Today and the days before it....

Today is Tuesday, just an ordinary day.  But I decided today that I needed to put my life back together from the disaster I call school and Relay.  Today, I decided to start doing the little things again that I have missed out on for the last year and a half.  I have submersed myself in all things school and Relay For Life and while both have been worthwhile I have missed the little things in life.  Especially the little things that now have big feet and toes.

I played on the swing set this weekend for hours with the kids.  It was so much fun, I even got a little motion sickness : )  I have been so consumed by my other obligations that I had forgotten how to go outside and just "be" with them.  We played with chalk, played hopscotch and even went on a small meaningless walk.  It was very nice just to be with them again.

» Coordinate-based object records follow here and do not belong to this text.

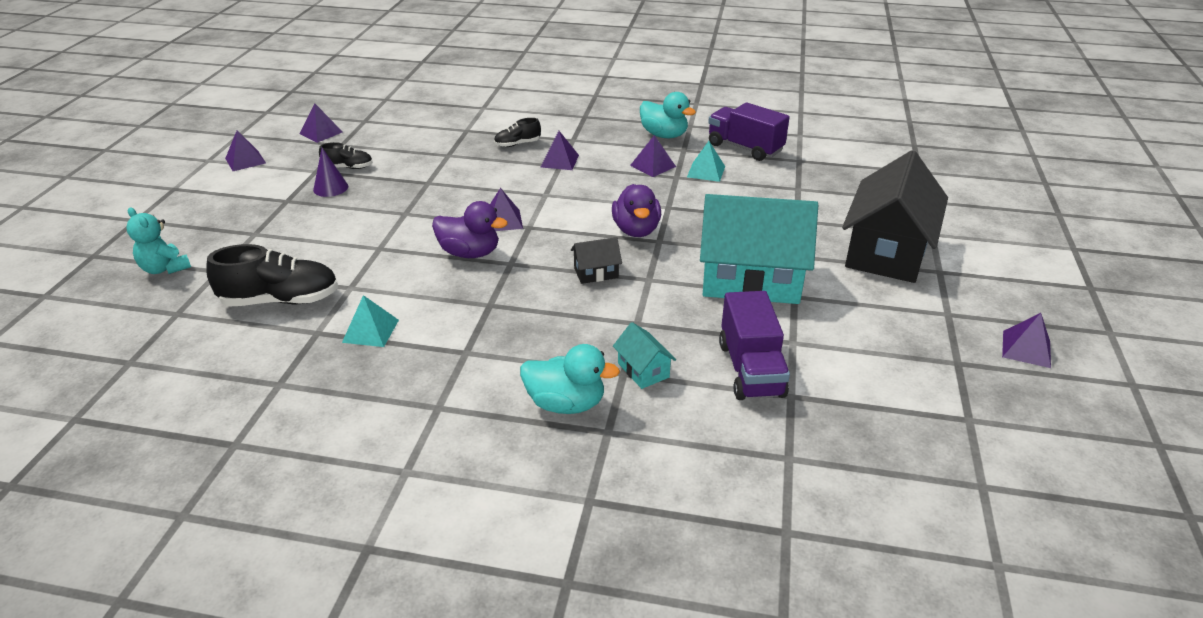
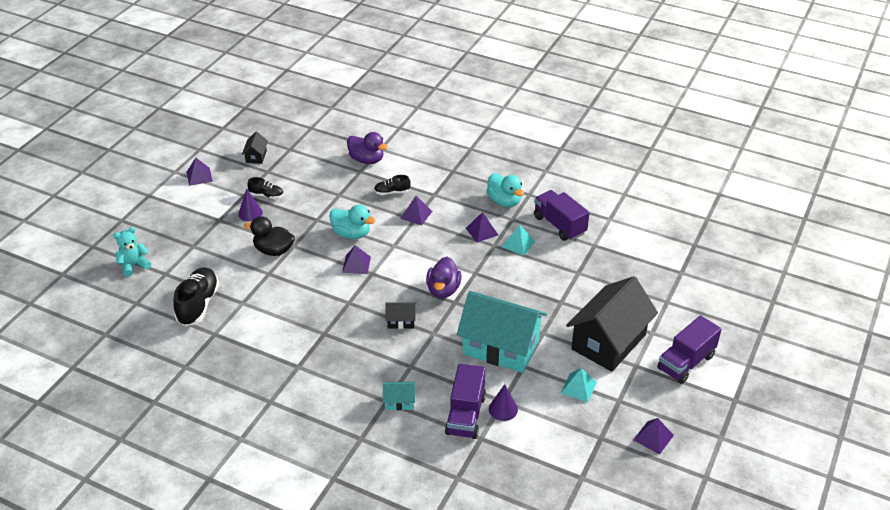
camera: 15 degrees right, 5 degrees up
turquoise teddy bear [126,207,191,274] -> turquoise teddy bear turned 90 degrees clockwise [113,227,151,277]
black shoe [206,244,338,307] -> black shoe turned 90 degrees counterclockwise [173,267,219,326]
purple pyramid [299,104,343,143] -> black house [242,132,268,164]
turquoise pyramid [342,295,399,347] -> turquoise pyramid moved to [561,368,597,402]
purple duck [432,201,508,258] -> purple duck moved to [347,132,388,164]
turquoise duck [520,344,620,414] -> turquoise duck moved to [329,205,375,239]
turquoise house [613,322,676,389] -> turquoise house turned 75 degrees counterclockwise [383,382,415,410]
none -> black duck [244,216,295,256]
none -> purple cone [489,384,518,421]
none -> purple truck [657,315,722,384]

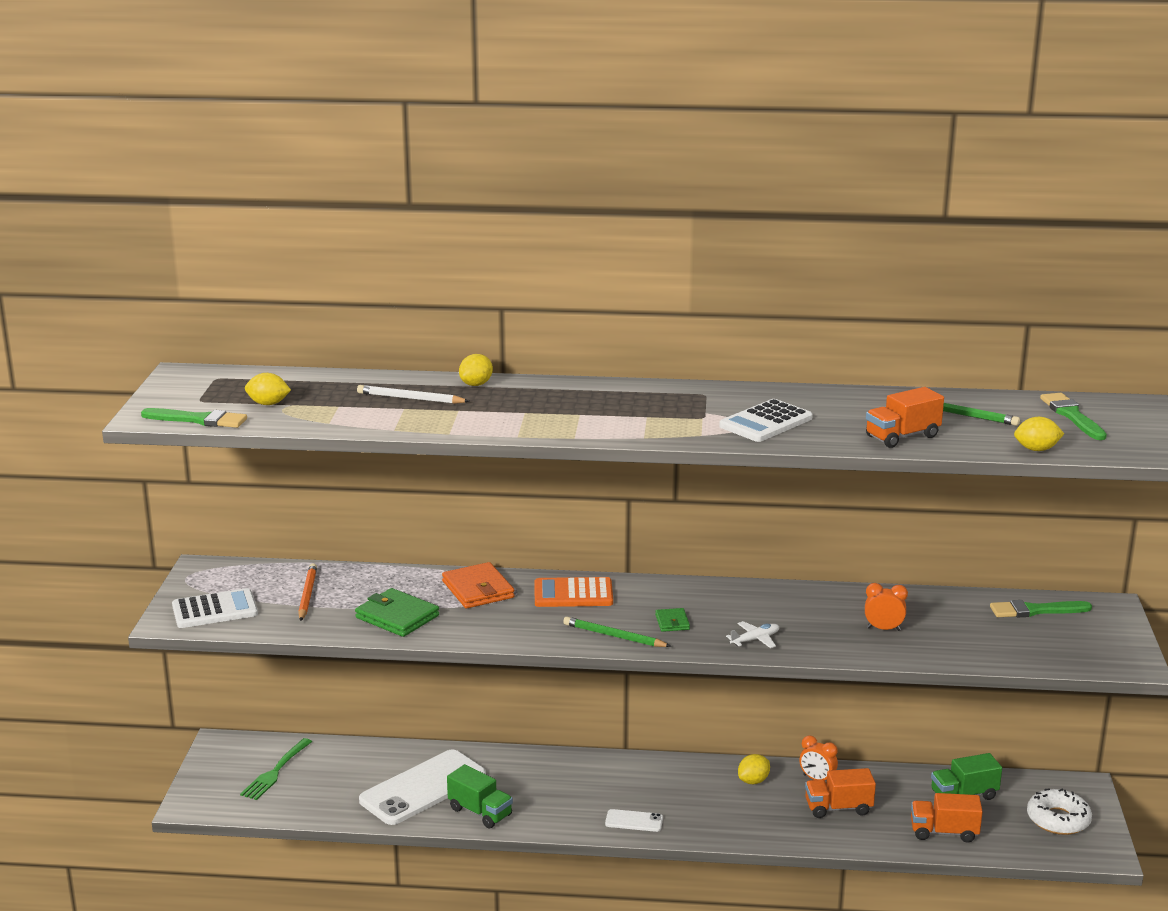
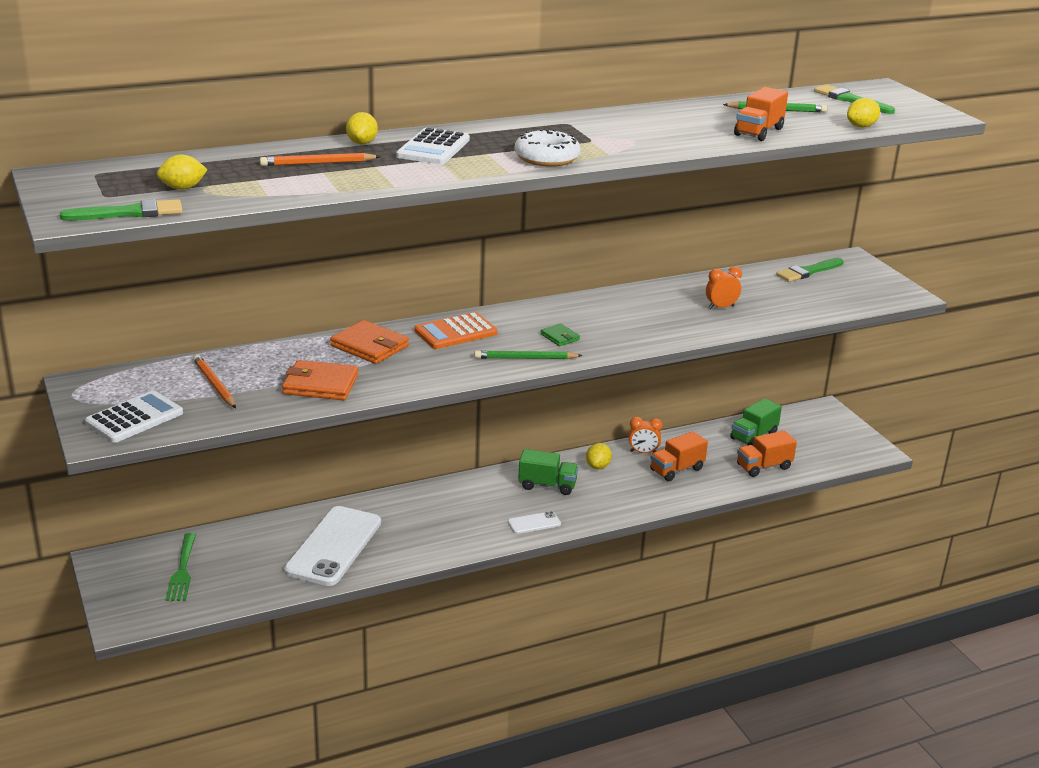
camera: 30 degrees left, 5 degrees up
green wallet [355,588,439,637] -> orange wallet [282,360,359,400]
white pencil [357,385,470,404] -> orange pencil [260,153,381,166]
green truck [447,764,513,828] -> green truck moved to [518,449,578,495]
white calculator [719,399,813,442] -> white calculator moved to [396,128,470,164]
white plane [726,621,779,648] -> none
white donut [1027,789,1092,835] -> white donut moved to [515,129,580,167]

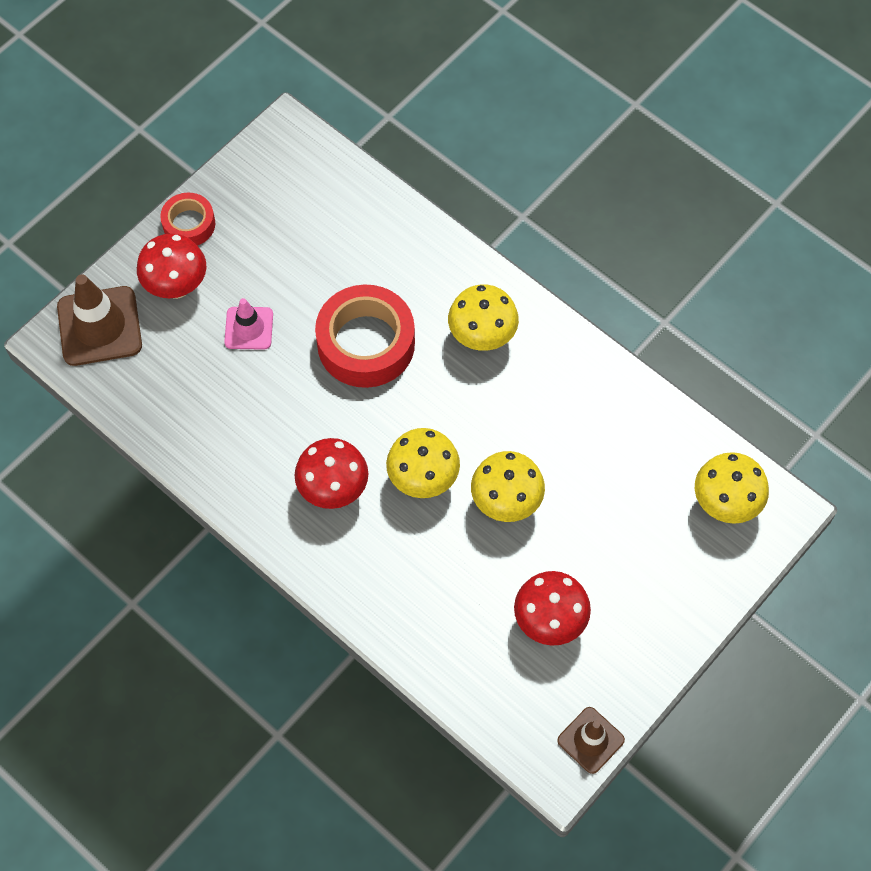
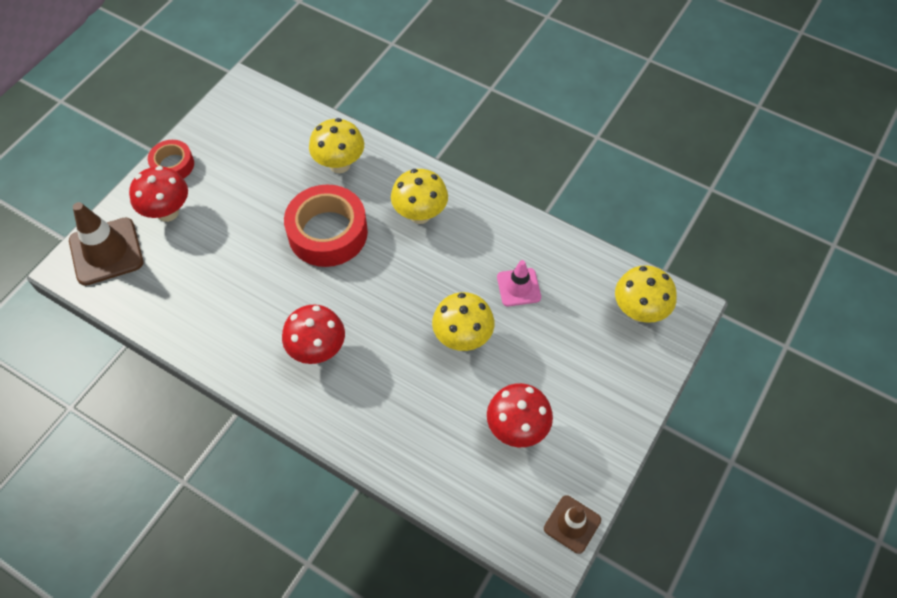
camera: 10 degrees left, 5 degrees down
pink traffic cone [224,298,273,350] -> pink traffic cone moved to [497,260,541,306]
yellow mushroom [386,428,460,498] -> yellow mushroom moved to [309,118,364,173]

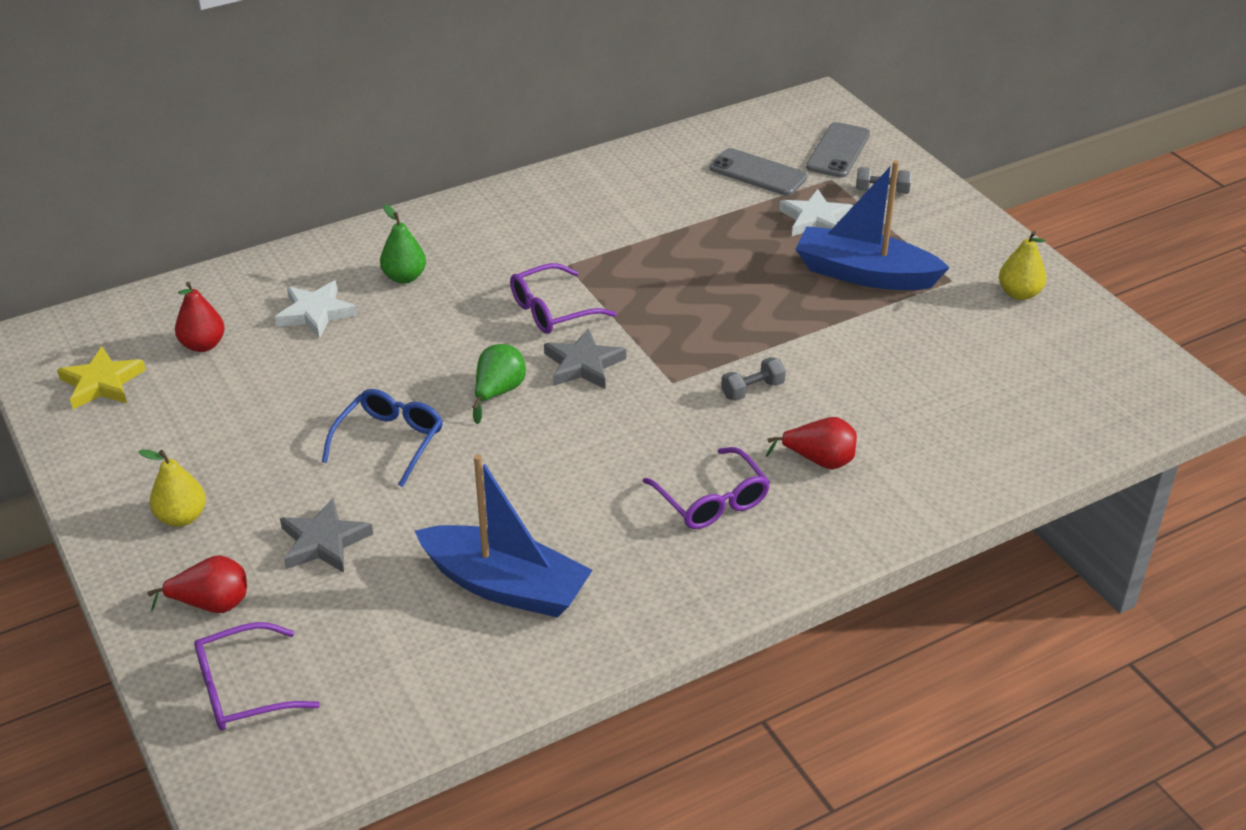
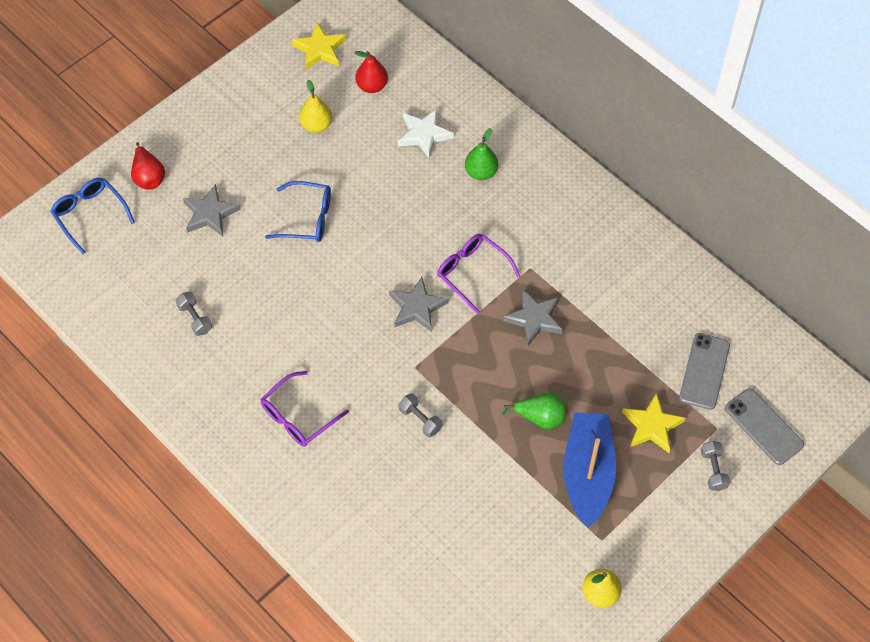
camera: 75 degrees right, 20 degrees up
yellow pear [138,450,206,527] -> yellow pear moved to [299,79,332,133]
purple glasses [194,622,320,730] -> blue glasses [50,178,135,254]
blue boat [415,454,592,618] -> grey dumbbell [175,292,212,336]
green pear [472,344,526,424] -> green pear moved to [503,392,566,429]
red pear [766,417,857,470] -> none
white star [779,189,854,236] -> yellow star [622,393,685,453]
grey phone [806,122,870,178] -> grey phone turned 45 degrees clockwise [725,388,804,465]
none -> grey star [503,290,563,346]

Mother's Day was this weekend as well.  I miss my mom terribly.  It gets harder with time, did you know that?  Not easier.  Anyone who has ever said the pain will ease with time has never lost a parent.  It does not get easier.  The memories fade and aren't as brilliant and that hurts the most.  My mom loved Erma Bombeck and I remember vividly when she died because my mom shared the poem Erma had written that so many of us have seen.  My mom too was busy in life and wished she had slowed down to just "be" with us.

Today, in honor of my mom and Erma I have decided to let the homework go, let the urgent emails slide, get off my tush and go outside with my kids before their feet are bigger than mine.